How to read pickle file
We can use read_pickle
method of pandas
and specify the path of pickle file to read pickle file.
# import pandas module
import pandas as pd
# use read_pickle method, and return pandas DataFrame object
df = pd.read_pickle("path/to/sample.pkl")
How to read content from clipboard
We can use read_clipboard
of pandas
to read content from clipboard.
We can use sep
option to specify delimiter and the default setting is one or more whitespace characters.
# import pandas module
import pandas as pd
# use sep option to specifying delimiter
df = pd.read_clipboard(sep=';')
How to read excel file
We can use read_excel
of pandas
to read content from Excel.
# import pandas module
import pandas as pd
# We can specify sheet name by specifying `sheet_name` option.

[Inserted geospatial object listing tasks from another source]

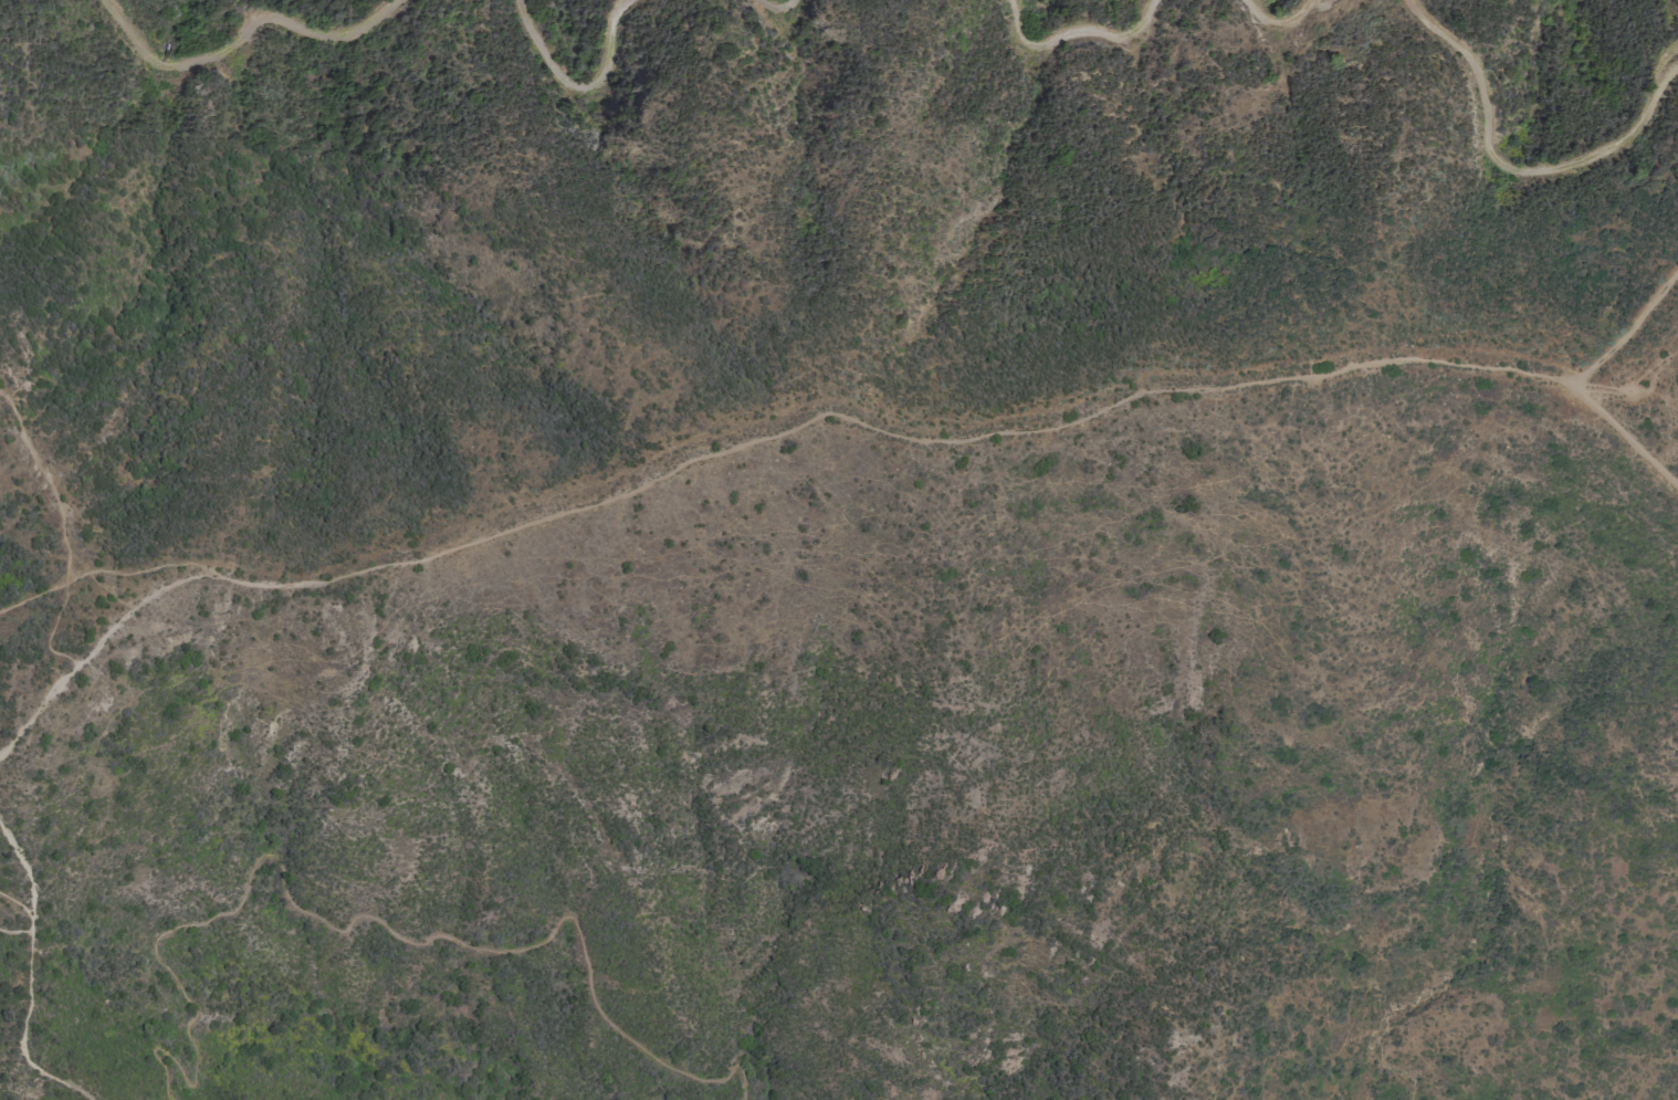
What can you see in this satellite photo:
road: (776, 11)
road: (1280, 23)
road: (1074, 32)
road: (242, 37)
road: (1663, 57)
road: (576, 89)
road: (1512, 172)
road: (1630, 330)
road: (1605, 385)
road: (1626, 435)
road: (753, 443)
road: (64, 537)
road: (126, 567)
road: (19, 901)
road: (14, 934)
road: (344, 936)
road: (30, 978)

# If we don't want to have the index, we can specify `index_col=None`.
# If we want to treat the first line as header, we can use `header=0`.
df = pd.read_excel('path/to/sample.xlsx', sheet_name='Sheet1', index_col=None, header=0)
# If there is no header, we can use `header=None`
df = pd.read_excel('path/to/sample.xlsx', sheet_name='Sheet1', index_col=None, header=None)
How to read json file
json file can store unstructured data, we can use read_json
to read json file into pandas.
orient
option is used to indicate JSON string format:
orient='split'
: JSON string is dict like{index -> [index], columns -> [columns], data -> [values]}
orient='records'
: JSON string is list like[{column -> value}, ... , {column -> value}]
orient='index'
: JSON string is dict like{index -> {column -> value}}
orient='columns'
: JSON string is dict like{column -> {index -> value}}
orient='values'
: JSON string is just the values array
# import pandas module
import pandas as pd
df = pd.read_json('path/to/sample.json', orient='split')
How to read HTML file
HTML file can be read into pandas using read_html
method of pandas.
read_html
will return a list of DataFrames.
# import pandas module
import pandas as pd
# `match` is used to find the expected table and read it
# default settings is `.+` (match any non-empty string)
# If we have a table containing "John", we can specify `match='John'` to find it.
list_of_df = pd.read_html('str, path object or file-like object', match='John')
print(len(list_of_df))
How to read XML file
We can use read_xml
of pandas
to read content from XML file.
# import pandas module
import pandas as pd
xml = '''<?xml version='1.0' encoding='utf-8'?>
<data>
<row id="1" name="Kevin" score="80"/>
<row id="2" name="John"/>
<row id="3" name="Jack" score="90"/>
</data>'''
# We can specify xpath to find wanted nodes. default ‘./*’
df = pd.read_xml(xml, xpath=".//row")
Result
id | name | score | |
---|---|---|---|
0 | 1 | Kevin | 80 |
1 | 2 | John | NaN |
2 | 3 | Jack | 90 |
How to read parquet file
We can use read_parquet
of pandas
to read content from parquet file.
Apache Parquet is a free and open-source column-oriented data storage format of the
Apache Hadoop
ecosystem.
# import pandas module
import pandas as pd
# engine option is used to specify library of parquet.
# {‘auto’, ‘pyarrow’, ‘fastparquet’}, default ‘auto’
df = pd.read_xml('path/to/sample.parquet', engine="pyarrow")